Data provided
━━━━━━

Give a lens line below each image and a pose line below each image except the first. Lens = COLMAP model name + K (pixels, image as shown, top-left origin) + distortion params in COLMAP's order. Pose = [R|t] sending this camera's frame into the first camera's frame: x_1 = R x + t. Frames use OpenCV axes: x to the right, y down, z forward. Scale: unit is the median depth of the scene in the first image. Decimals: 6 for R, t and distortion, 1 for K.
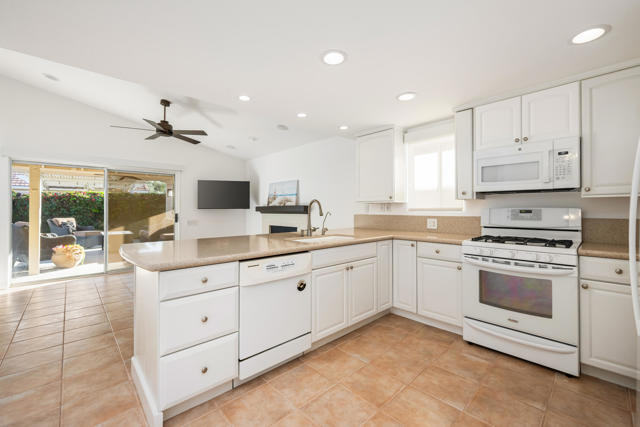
lens RADIAL K [[267.4, 0, 323.4], [0, 267.4, 207.3], [0, 0, 1]] dist [0.000000, -0.000395]
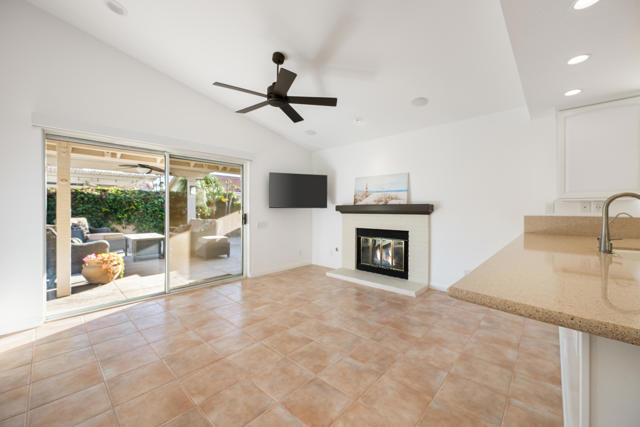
lens RADIAL K [[251.1, 0, 319.8], [0, 251.1, 212.6], [0, 0, 1]] dist [0.003136, -0.000688]
pose [[0.997396, 0.001972, 0.072090, -0.399862], [-0.003510, 0.999769, 0.021218, 0.003747], [-0.072031, -0.021416, 0.997172, 0.241287]]
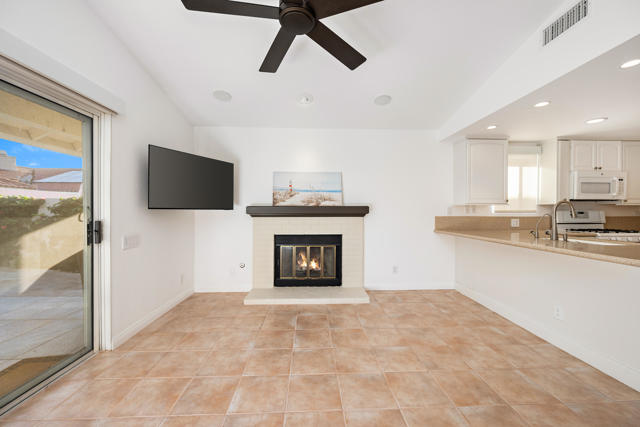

━━━━━━

Exercise
Write every line above out again exactly; pictures do not belong in the copy.

Reply
Give a lens line below each image and a pose line below each image except the first. Lens = COLMAP model name + K (pixels, image as shown, top-left origin) + distortion params in COLMAP's order. Pose = [R|t] sending this camera's frame into the first camera's frame: x_1 = R x + t. Frames use OpenCV axes: x to the right, y down, z forward. Scale: unit is the median depth of the scene in the first image. Decimals: 6 for R, t and distortion, 1 for K.
lens RADIAL K [[267.4, 0, 323.4], [0, 267.4, 207.3], [0, 0, 1]] dist [0.000000, -0.000395]
lens RADIAL K [[251.1, 0, 319.8], [0, 251.1, 212.6], [0, 0, 1]] dist [0.003136, -0.000688]
pose [[0.997396, 0.001972, 0.072090, -0.399862], [-0.003510, 0.999769, 0.021218, 0.003747], [-0.072031, -0.021416, 0.997172, 0.241287]]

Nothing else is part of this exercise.